• **Problem statement**
The word "road" occurs in some lines of the listing. Copy those lines.

• **Input for this task**
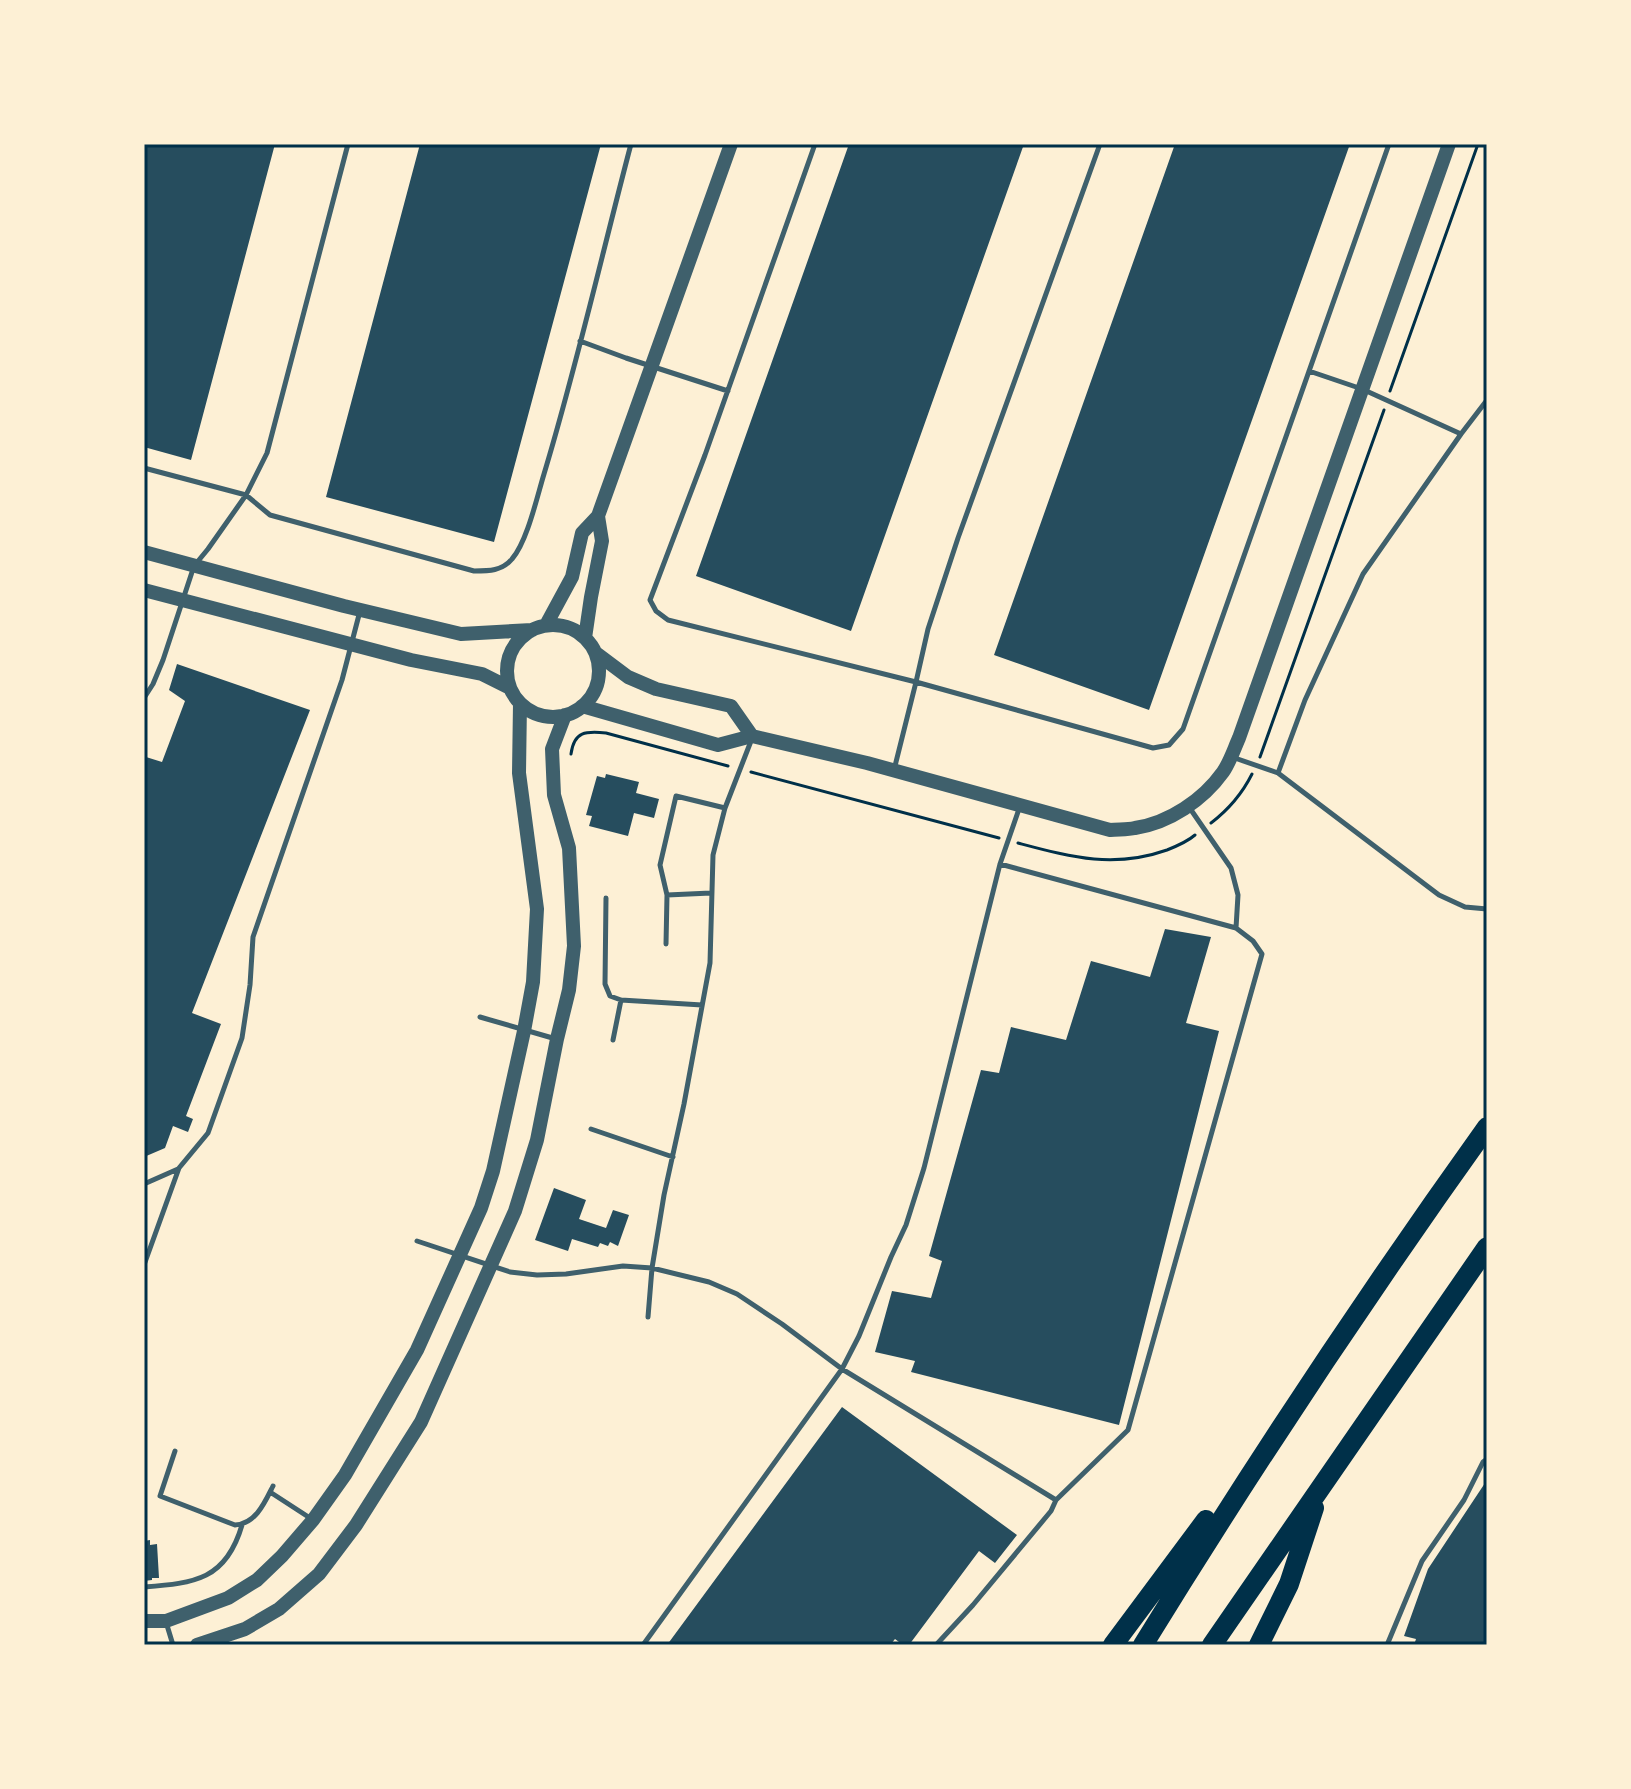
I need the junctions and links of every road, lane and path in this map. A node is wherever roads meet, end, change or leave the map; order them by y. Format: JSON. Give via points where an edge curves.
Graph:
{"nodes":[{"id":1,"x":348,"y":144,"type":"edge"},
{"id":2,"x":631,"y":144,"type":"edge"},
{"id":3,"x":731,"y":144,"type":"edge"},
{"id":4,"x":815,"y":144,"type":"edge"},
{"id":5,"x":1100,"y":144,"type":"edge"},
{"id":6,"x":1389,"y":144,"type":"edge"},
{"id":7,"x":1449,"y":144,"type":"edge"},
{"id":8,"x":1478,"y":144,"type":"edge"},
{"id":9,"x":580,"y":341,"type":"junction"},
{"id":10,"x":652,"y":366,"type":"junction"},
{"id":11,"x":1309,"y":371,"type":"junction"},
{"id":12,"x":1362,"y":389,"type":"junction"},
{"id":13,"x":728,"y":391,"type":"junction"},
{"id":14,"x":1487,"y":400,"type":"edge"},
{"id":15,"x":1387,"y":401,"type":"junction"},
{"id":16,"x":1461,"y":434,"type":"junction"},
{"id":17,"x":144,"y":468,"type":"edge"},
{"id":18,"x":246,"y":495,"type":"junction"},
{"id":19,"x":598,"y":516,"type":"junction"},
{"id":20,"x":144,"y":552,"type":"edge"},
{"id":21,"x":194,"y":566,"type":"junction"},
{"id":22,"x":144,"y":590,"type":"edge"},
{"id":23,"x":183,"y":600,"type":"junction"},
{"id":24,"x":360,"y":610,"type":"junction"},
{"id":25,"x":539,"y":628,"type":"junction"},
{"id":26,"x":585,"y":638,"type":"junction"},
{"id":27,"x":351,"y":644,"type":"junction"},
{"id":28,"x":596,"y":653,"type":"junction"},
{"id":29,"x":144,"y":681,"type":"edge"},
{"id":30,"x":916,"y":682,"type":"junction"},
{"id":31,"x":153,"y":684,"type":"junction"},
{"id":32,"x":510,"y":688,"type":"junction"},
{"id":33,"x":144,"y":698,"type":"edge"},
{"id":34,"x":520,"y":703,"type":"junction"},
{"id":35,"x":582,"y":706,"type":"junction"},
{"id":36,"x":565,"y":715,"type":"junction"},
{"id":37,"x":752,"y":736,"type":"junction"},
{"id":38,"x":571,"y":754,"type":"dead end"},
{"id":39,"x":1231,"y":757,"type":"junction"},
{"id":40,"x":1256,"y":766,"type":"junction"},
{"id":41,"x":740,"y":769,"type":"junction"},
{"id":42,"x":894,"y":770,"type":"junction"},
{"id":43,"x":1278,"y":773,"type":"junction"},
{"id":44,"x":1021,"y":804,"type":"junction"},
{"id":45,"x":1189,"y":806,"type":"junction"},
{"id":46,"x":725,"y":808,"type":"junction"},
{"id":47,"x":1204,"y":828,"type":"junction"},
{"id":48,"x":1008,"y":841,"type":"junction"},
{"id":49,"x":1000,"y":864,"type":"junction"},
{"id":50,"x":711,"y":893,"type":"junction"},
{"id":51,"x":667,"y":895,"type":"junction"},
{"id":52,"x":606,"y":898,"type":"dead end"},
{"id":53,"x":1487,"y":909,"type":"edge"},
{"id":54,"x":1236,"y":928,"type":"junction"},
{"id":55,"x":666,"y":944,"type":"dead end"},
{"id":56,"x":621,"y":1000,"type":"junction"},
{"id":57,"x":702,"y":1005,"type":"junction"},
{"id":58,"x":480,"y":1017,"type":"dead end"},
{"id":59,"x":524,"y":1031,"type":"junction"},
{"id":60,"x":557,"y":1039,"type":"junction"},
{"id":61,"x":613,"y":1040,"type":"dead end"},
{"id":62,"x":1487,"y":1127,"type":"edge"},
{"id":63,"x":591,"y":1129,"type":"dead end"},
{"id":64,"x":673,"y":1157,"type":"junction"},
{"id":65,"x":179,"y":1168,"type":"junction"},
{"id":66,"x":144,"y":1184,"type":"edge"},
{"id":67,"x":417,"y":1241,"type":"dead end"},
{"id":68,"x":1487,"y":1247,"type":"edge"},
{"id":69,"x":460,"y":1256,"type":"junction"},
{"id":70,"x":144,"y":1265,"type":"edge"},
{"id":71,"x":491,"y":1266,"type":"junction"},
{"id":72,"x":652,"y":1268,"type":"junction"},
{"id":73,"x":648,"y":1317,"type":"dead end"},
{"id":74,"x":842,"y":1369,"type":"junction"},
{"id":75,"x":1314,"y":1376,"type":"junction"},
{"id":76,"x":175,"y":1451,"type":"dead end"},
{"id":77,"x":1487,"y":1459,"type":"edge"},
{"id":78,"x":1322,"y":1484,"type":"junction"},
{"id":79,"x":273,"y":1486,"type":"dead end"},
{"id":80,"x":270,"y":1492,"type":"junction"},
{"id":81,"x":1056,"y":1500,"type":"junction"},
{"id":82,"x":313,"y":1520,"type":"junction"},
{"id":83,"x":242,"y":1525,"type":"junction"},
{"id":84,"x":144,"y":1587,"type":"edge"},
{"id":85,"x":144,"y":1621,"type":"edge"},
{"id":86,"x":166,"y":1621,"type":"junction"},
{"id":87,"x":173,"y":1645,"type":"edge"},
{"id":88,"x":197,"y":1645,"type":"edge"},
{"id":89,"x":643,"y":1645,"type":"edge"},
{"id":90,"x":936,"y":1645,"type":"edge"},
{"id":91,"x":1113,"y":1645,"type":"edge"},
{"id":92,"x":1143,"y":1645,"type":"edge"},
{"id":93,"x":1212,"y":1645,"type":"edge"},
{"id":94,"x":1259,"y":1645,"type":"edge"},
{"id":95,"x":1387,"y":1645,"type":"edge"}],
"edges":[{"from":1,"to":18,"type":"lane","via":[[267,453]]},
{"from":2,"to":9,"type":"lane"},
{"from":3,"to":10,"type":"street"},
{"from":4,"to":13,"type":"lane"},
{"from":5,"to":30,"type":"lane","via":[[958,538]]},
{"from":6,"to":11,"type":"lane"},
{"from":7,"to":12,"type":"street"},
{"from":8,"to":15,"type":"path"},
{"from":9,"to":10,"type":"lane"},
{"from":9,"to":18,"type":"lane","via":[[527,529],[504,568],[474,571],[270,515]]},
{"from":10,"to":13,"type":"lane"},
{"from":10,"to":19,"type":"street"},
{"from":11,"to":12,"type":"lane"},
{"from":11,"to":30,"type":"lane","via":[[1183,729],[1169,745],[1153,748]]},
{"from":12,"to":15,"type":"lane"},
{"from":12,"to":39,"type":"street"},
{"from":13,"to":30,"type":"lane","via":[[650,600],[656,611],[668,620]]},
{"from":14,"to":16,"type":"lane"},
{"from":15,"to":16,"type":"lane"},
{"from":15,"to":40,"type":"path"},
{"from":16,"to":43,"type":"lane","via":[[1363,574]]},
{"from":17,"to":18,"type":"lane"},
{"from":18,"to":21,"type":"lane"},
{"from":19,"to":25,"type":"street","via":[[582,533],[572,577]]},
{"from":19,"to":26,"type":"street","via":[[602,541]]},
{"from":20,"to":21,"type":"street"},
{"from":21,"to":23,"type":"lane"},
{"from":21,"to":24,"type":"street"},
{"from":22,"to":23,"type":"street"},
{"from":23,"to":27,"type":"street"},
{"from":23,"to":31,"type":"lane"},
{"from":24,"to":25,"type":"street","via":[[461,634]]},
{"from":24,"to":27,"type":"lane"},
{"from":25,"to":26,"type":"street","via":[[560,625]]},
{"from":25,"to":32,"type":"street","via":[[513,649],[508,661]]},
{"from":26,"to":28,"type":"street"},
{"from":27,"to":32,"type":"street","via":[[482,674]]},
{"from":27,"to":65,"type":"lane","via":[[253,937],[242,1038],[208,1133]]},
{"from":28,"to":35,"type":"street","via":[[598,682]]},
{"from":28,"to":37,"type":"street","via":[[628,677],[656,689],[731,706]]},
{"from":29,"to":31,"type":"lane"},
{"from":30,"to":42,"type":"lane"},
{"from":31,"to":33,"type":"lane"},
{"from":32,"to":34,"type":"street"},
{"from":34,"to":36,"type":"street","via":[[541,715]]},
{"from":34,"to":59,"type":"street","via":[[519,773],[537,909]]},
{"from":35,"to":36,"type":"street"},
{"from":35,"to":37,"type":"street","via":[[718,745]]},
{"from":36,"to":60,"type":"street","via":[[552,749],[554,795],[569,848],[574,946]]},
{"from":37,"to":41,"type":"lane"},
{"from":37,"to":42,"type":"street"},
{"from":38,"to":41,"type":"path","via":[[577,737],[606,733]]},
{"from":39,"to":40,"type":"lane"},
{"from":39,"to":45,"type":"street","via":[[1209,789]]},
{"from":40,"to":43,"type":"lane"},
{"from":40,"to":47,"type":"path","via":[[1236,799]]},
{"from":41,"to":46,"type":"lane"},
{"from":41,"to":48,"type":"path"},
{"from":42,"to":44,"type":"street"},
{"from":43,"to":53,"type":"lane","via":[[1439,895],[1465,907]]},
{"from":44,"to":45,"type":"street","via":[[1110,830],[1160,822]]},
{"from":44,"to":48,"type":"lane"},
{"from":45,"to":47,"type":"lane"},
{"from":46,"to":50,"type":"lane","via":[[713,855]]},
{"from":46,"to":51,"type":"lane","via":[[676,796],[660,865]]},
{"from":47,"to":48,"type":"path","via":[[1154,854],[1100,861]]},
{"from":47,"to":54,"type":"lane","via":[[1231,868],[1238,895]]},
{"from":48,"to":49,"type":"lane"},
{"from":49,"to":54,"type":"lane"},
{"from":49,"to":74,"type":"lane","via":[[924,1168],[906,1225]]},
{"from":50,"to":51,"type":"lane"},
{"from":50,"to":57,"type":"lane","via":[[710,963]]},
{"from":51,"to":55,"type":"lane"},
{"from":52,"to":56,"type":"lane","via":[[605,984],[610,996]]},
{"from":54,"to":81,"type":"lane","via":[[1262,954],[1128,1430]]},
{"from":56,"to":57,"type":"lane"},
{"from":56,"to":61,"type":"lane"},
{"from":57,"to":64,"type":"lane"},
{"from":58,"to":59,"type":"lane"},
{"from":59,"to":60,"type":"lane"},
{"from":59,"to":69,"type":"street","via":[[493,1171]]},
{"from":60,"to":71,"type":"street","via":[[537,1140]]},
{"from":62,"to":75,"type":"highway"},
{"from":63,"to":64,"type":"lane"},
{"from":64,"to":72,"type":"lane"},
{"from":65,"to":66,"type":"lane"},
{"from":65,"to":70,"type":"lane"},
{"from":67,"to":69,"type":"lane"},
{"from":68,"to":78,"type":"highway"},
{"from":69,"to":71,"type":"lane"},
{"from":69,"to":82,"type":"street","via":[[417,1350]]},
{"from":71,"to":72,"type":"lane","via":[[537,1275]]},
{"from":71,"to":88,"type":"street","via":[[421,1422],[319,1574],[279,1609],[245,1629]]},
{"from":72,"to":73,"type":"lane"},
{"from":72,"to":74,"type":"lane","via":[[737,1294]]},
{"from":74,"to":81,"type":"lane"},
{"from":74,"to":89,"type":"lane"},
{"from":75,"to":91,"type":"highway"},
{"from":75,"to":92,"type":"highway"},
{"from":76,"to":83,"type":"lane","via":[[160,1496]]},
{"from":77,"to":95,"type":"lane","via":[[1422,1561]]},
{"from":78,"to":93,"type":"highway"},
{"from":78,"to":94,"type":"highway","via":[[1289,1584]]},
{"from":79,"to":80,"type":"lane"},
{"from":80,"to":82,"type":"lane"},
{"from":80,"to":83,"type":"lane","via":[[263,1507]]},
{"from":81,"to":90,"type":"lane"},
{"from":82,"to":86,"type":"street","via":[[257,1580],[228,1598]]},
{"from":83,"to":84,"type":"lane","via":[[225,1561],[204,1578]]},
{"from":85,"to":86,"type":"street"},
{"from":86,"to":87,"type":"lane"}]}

==

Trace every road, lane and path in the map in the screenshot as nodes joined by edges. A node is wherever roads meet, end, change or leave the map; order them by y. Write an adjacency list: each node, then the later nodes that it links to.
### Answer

• **Answer section**
I need the junctions and links of every road, lane and path in this map. A node is wherever roads meet, end, change or leave the map; order them by y. Format: JSON. Give via points where an edge curves.
Trace every road, lane and path in the map in the screenshot as nodes joined by edges. A node is wherever roads meet, end, change or leave the map; order them by y. Write an adjacency list: each node, then the later nodes that it links to.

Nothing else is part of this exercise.